I was wondering under which conditions the (weak) differential operator $D: W^{k,p}(\Omega)\rightarrow L^p(\Omega)$, $u \mapsto Du$ from a Sobolev space into the underlying $L^p$-space (on some open subset $\Omega\subset\mathbb{R}^n$) is compact.

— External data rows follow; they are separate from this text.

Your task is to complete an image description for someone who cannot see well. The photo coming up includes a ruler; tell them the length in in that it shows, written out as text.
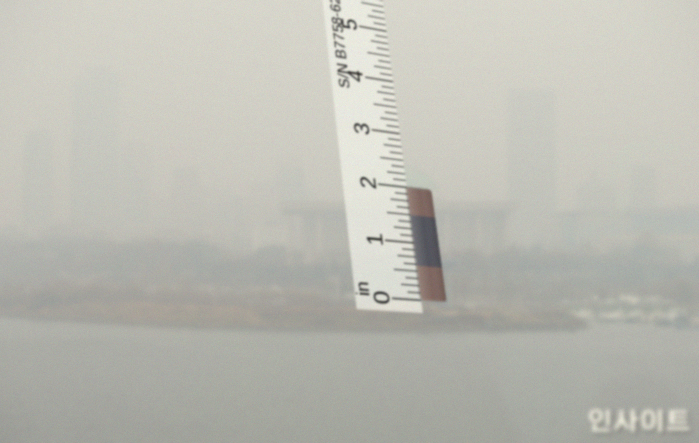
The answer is 2 in
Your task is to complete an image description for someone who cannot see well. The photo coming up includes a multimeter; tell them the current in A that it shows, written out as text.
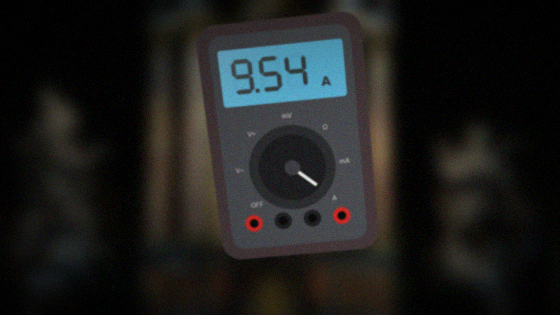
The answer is 9.54 A
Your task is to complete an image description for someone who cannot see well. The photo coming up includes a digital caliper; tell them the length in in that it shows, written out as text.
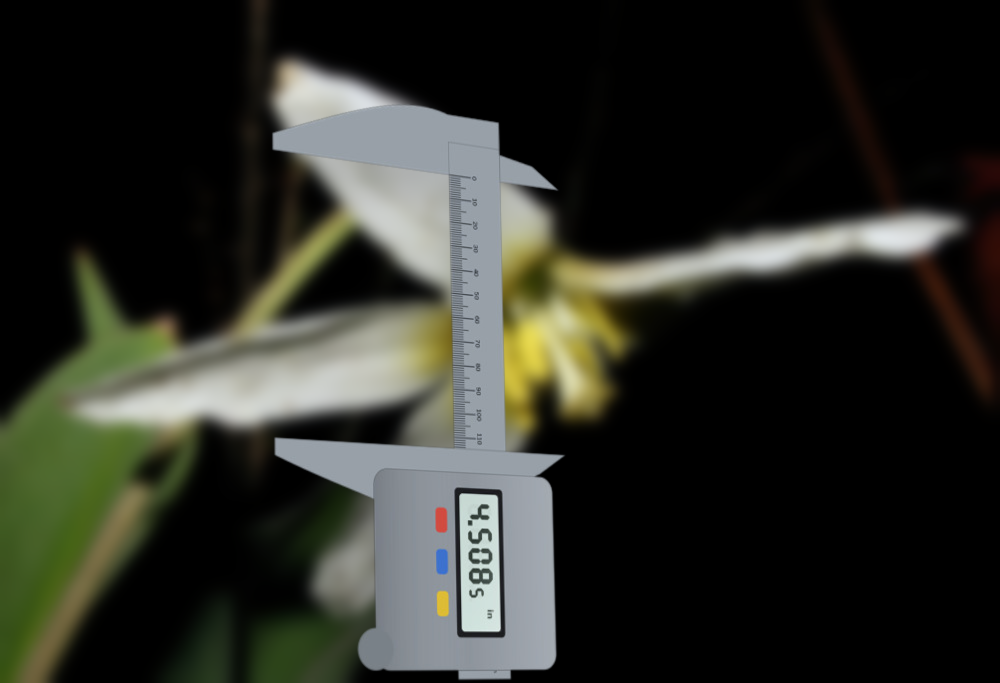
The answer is 4.5085 in
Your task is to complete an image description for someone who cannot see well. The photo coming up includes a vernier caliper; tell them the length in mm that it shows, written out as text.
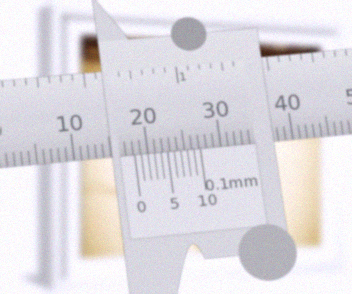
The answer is 18.2 mm
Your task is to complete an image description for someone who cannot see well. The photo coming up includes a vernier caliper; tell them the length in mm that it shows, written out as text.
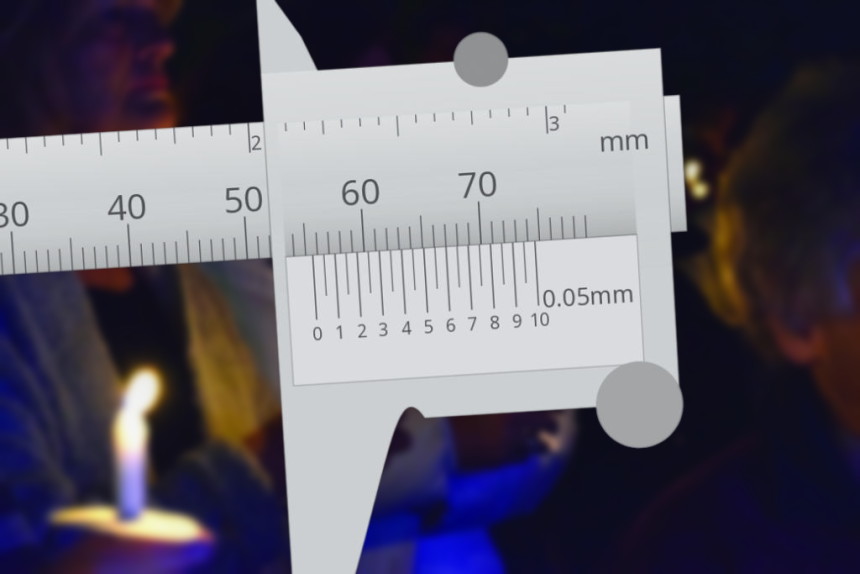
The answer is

My "idea": For the classical differentiable case, i.e. $D:C^m(\Omega)\rightarrow C(\Omega)$, one can use Arzela-Ascoli to prove that $D$ is compact iff $m\geq 2$. And for $\gamma:=k-\frac{n}{p}>m+\alpha$, the Sobolev embedding theorem tells us that $W^{k,p}(\Omega)\subset C^{m,\alpha}(\Omega)$. So for sufficiently big $p$ and $k$, one would have that $D:W^{k,p}(\Omega)\rightarrow C(\Omega)$ is compact… however, this compactness is only given with respect to the topology of uniform convergence, not w.r.t. the $L^p$-norm.
Best Answer
If $\Omega\subset\mathbb{R}^n$ has finite measure, uniform convergence implies $L^p$-convergence: Assume that $(f_n)_{n\in\mathbb{N}}\subset C(\Omega)$ converges against $f\in C(\Omega)$ w.r.t $\|\cdot\|_\infty$, then:
$$\left(\int\limits_\Omega |f(x)-f_n(x)|^p dx\right)^{1/p} \leq \|f-f_n\|_\infty\cdot \mu(\Omega)^{1/p}$$